After all, Latifah has been part of the family-friendly "Ice Age" franchise as Ellie, the matriarch of the mammoth family, since its second incarnation in 2006.
In the franchise's fifth film, "Ice Age: Collision Course," arriving in theaters today, Ellie and Manny (Ray Romano) get ready for their daughter Peaches (Keke Palmer) to "leave the nest."
Latifah also teamed up recently with Mattel to celebrate the launch of the new Barbie, which is more reflective of real women, featuring dolls of different shapes, sizes, skin tones and hair types.
She took a break from promoting her projects to share with mom.me what kind of stories she feels children need to see and hear in films today.
"I think it's always important that kids see themselves reflected in the stories they see," Latifah said at a recent press conference, "so anything that speaks to being OK with being yourself, with being 'different' being normal."
Latifah also says that we should show more compassion and be more inclusive as a society, not just with children, but adults, too.
"I think we can completely disagree respectfully, and we should see what it looks like to not agree with someone at all but yet not kill them, not take their head off, not bully them," she said. "It's not to say those things don't exist. It's just that we're trying to teach kids at the same time and show them that there is a better way, better than what we even did, better than what our parents did. We're supposed to grow."
And not only do we need to listen to each other, Latifah says, we also need to hear what children have to say, especially since it's (usually) so unfiltered.

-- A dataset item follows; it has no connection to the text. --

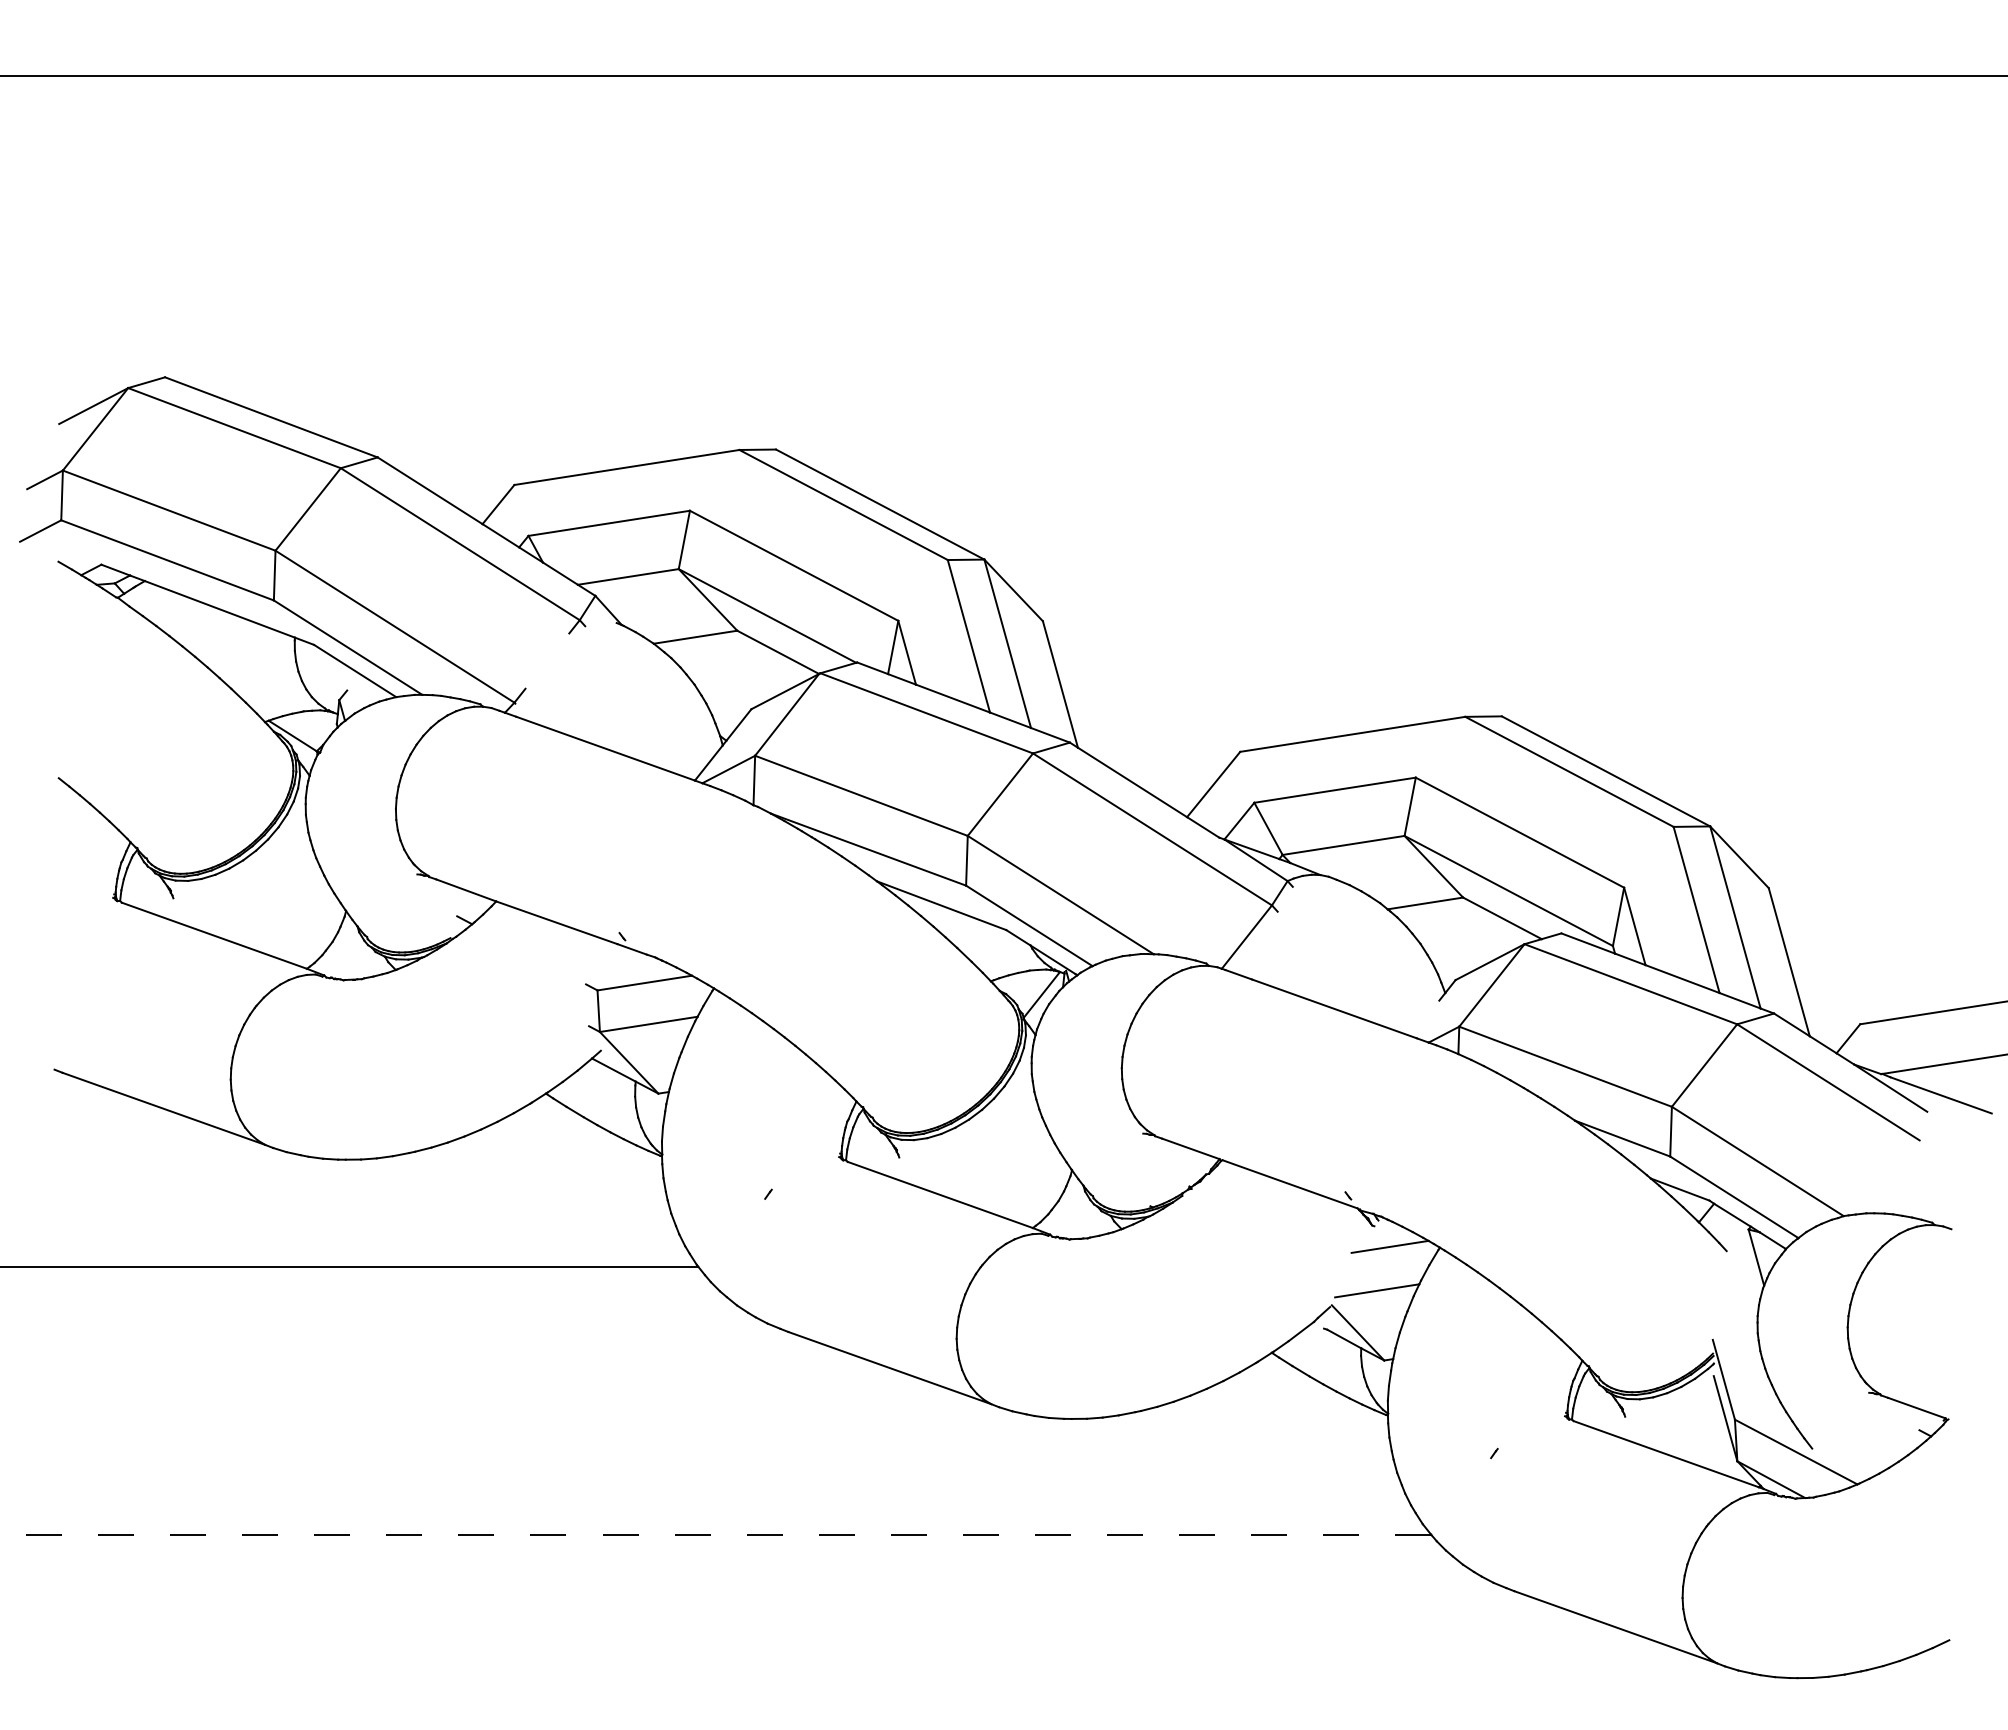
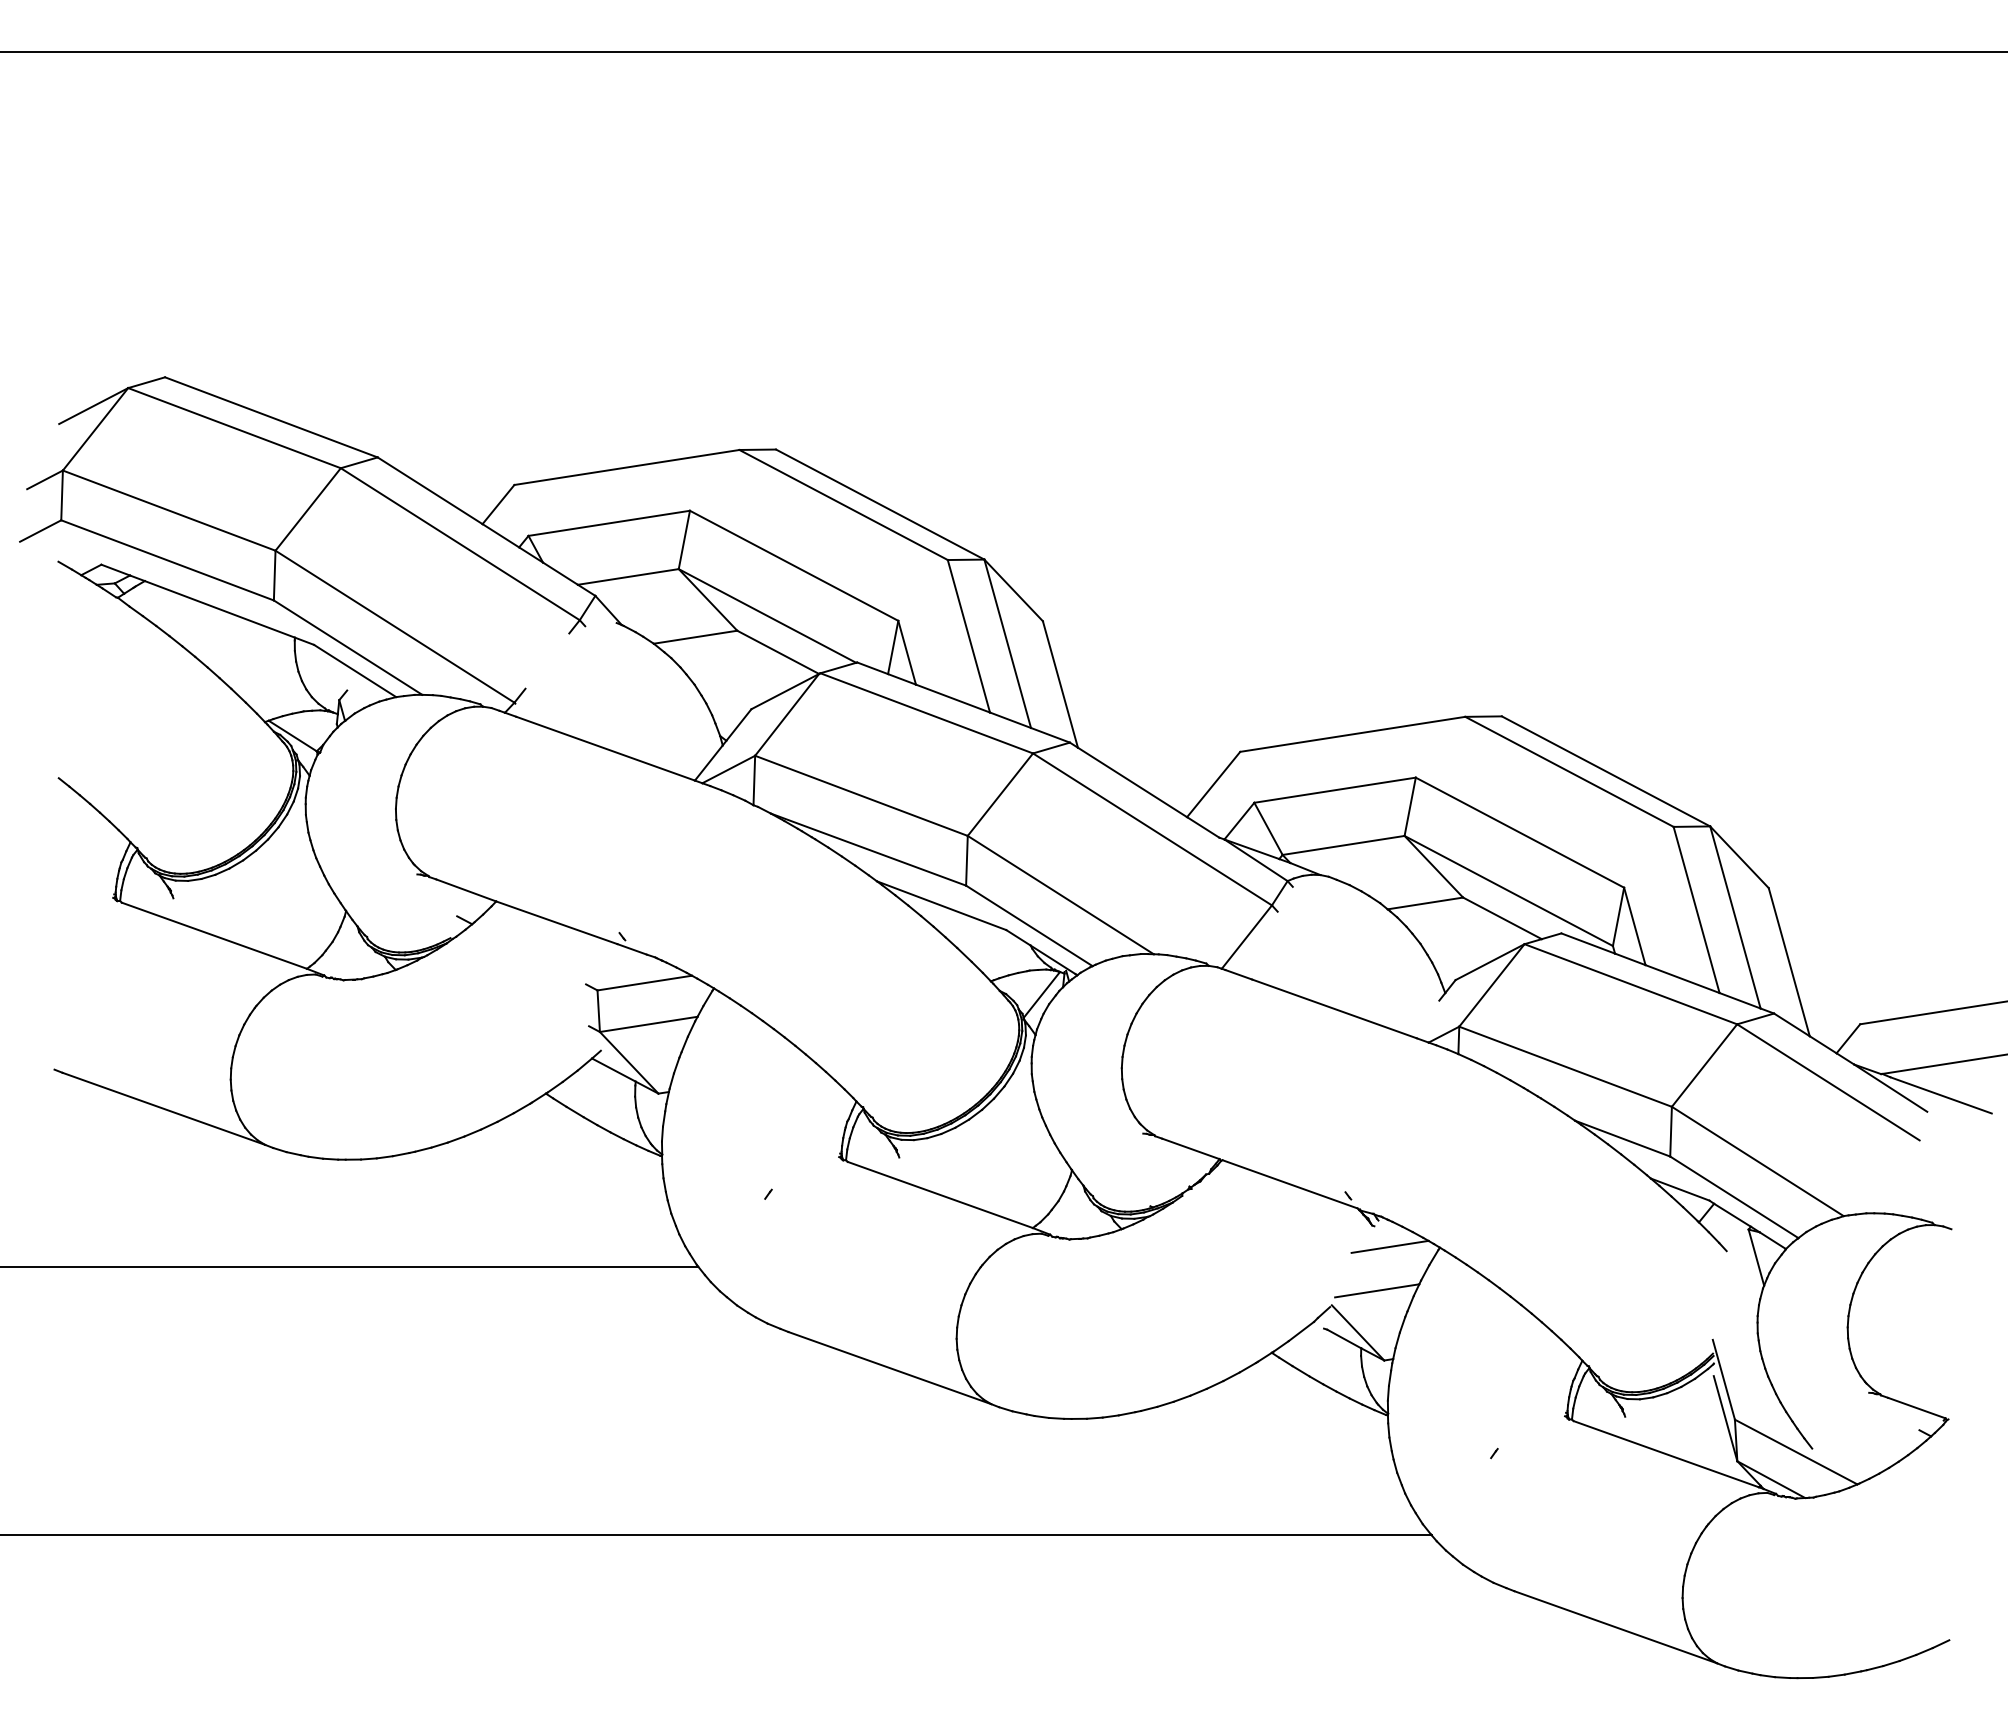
line at (1003, 75) position: (1003, 75) -> (1003, 51)
line at (715, 1535): dashed -> solid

"At the end of the day, if you sit a kid down, and they tell you what they feel, that's the truth and you have to hear them on that," she says. "It's not about you trying to tell them what they feel and think. Kids will be honest because they haven't learned to lie like we have or to cover things up. So, I just think it's important to hear where they are coming from, and then also show them the way, so to speak—and then let them take over."